# AVAILABLE DATA
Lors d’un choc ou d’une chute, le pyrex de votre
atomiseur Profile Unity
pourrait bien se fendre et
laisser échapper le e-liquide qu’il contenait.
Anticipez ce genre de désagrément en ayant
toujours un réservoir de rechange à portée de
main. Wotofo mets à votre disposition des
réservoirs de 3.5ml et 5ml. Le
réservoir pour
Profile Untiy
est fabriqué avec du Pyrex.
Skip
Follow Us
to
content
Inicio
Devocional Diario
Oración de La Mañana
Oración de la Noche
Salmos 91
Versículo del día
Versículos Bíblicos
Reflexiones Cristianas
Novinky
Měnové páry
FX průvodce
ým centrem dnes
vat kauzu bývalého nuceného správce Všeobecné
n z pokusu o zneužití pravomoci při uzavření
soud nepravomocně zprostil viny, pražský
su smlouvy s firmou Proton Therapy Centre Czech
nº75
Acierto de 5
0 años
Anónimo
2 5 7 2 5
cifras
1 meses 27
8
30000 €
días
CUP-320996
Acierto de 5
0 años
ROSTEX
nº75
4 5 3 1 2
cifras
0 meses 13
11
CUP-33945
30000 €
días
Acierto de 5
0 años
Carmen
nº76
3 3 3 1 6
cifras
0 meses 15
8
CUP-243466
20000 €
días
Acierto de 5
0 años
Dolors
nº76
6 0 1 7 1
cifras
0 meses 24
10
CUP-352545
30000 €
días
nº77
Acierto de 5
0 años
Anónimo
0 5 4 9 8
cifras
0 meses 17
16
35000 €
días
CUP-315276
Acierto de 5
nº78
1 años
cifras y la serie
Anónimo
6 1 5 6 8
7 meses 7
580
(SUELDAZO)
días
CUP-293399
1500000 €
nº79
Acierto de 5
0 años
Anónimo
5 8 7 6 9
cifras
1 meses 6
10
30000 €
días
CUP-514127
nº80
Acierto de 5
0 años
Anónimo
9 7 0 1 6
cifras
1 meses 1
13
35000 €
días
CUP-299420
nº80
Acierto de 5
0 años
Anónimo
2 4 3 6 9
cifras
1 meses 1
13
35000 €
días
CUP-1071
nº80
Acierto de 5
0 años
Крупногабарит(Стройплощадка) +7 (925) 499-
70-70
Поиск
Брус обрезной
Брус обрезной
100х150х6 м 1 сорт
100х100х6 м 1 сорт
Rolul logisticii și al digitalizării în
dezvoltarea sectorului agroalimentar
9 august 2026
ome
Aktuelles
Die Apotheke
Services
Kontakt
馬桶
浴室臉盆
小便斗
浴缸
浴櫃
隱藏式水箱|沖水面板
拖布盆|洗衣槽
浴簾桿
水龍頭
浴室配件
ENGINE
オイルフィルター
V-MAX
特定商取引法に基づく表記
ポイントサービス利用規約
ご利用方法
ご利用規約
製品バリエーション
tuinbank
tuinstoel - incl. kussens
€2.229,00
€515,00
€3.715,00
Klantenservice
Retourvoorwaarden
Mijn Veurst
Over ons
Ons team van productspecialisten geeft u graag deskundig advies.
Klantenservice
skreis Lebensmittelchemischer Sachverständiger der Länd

# PROBLEM TO SOLVE
Format the text of all the entries above as a numbered list with one line per item, skipping any blank lines.

# EXERCISE OUTPUT
1. Lors d’un choc ou d’une chute, le pyrex de votre
2. atomiseur Profile Unity
3. pourrait bien se fendre et
4. laisser échapper le e-liquide qu’il contenait.
5. Anticipez ce genre de désagrément en ayant
6. toujours un réservoir de rechange à portée de
7. main. Wotofo mets à votre disposition des
8. réservoirs de 3.5ml et 5ml. Le
9. réservoir pour
10. Profile Untiy
11. est fabriqué avec du Pyrex.
12. Skip
13. Follow Us
14. to
15. content
16. Inicio
17. Devocional Diario
18. Oración de La Mañana
19. Oración de la Noche
20. Salmos 91
21. Versículo del día
22. Versículos Bíblicos
23. Reflexiones Cristianas
24. Novinky
25. Měnové páry
26. FX průvodce
27. ým centrem dnes
28. vat kauzu bývalého nuceného správce Všeobecné
29. n z pokusu o zneužití pravomoci při uzavření
30. soud nepravomocně zprostil viny, pražský
31. su smlouvy s firmou Proton Therapy Centre Czech
32. nº75
33. Acierto de 5
34. 0 años
35. Anónimo
36. 2 5 7 2 5
37. cifras
38. 1 meses 27
39. 8
40. 30000 €
41. días
42. CUP-320996
43. Acierto de 5
44. 0 años
45. ROSTEX
46. nº75
47. 4 5 3 1 2
48. cifras
49. 0 meses 13
50. 11
51. CUP-33945
52. 30000 €
53. días
54. Acierto de 5
55. 0 años
56. Carmen
57. nº76
58. 3 3 3 1 6
59. cifras
60. 0 meses 15
61. 8
62. CUP-243466
63. 20000 €
64. días
65. Acierto de 5
66. 0 años
67. Dolors
68. nº76
69. 6 0 1 7 1
70. cifras
71. 0 meses 24
72. 10
73. CUP-352545
74. 30000 €
75. días
76. nº77
77. Acierto de 5
78. 0 años
79. Anónimo
80. 0 5 4 9 8
81. cifras
82. 0 meses 17
83. 16
84. 35000 €
85. días
86. CUP-315276
87. Acierto de 5
88. nº78
89. 1 años
90. cifras y la serie
91. Anónimo
92. 6 1 5 6 8
93. 7 meses 7
94. 580
95. (SUELDAZO)
96. días
97. CUP-293399
98. 1500000 €
99. nº79
100. Acierto de 5
101. 0 años
102. Anónimo
103. 5 8 7 6 9
104. cifras
105. 1 meses 6
106. 10
107. 30000 €
108. días
109. CUP-514127
110. nº80
111. Acierto de 5
112. 0 años
113. Anónimo
114. 9 7 0 1 6
115. cifras
116. 1 meses 1
117. 13
118. 35000 €
119. días
120. CUP-299420
121. nº80
122. Acierto de 5
123. 0 años
124. Anónimo
125. 2 4 3 6 9
126. cifras
127. 1 meses 1
128. 13
129. 35000 €
130. días
131. CUP-1071
132. nº80
133. Acierto de 5
134. 0 años
135. Крупногабарит(Стройплощадка) +7 (925) 499-
136. 70-70
137. Поиск
138. Брус обрезной
139. Брус обрезной
140. 100х150х6 м 1 сорт
141. 100х100х6 м 1 сорт
142. Rolul logisticii și al digitalizării în
143. dezvoltarea sectorului agroalimentar
144. 9 august 2026
145. ome
146. Aktuelles
147. Die Apotheke
148. Services
149. Kontakt
150. 馬桶
151. 浴室臉盆
152. 小便斗
153. 浴缸
154. 浴櫃
155. 隱藏式水箱|沖水面板
156. 拖布盆|洗衣槽
157. 浴簾桿
158. 水龍頭
159. 浴室配件
160. ENGINE
161. オイルフィルター
162. V-MAX
163. 特定商取引法に基づく表記
164. ポイントサービス利用規約
165. ご利用方法
166. ご利用規約
167. 製品バリエーション
168. tuinbank
169. tuinstoel - incl. kussens
170. €2.229,00
171. €515,00
172. €3.715,00
173. Klantenservice
174. Retourvoorwaarden
175. Mijn Veurst
176. Over ons
177. Ons team van productspecialisten geeft u graag deskundig advies.
178. Klantenservice
179. skreis Lebensmittelchemischer Sachverständiger der Länd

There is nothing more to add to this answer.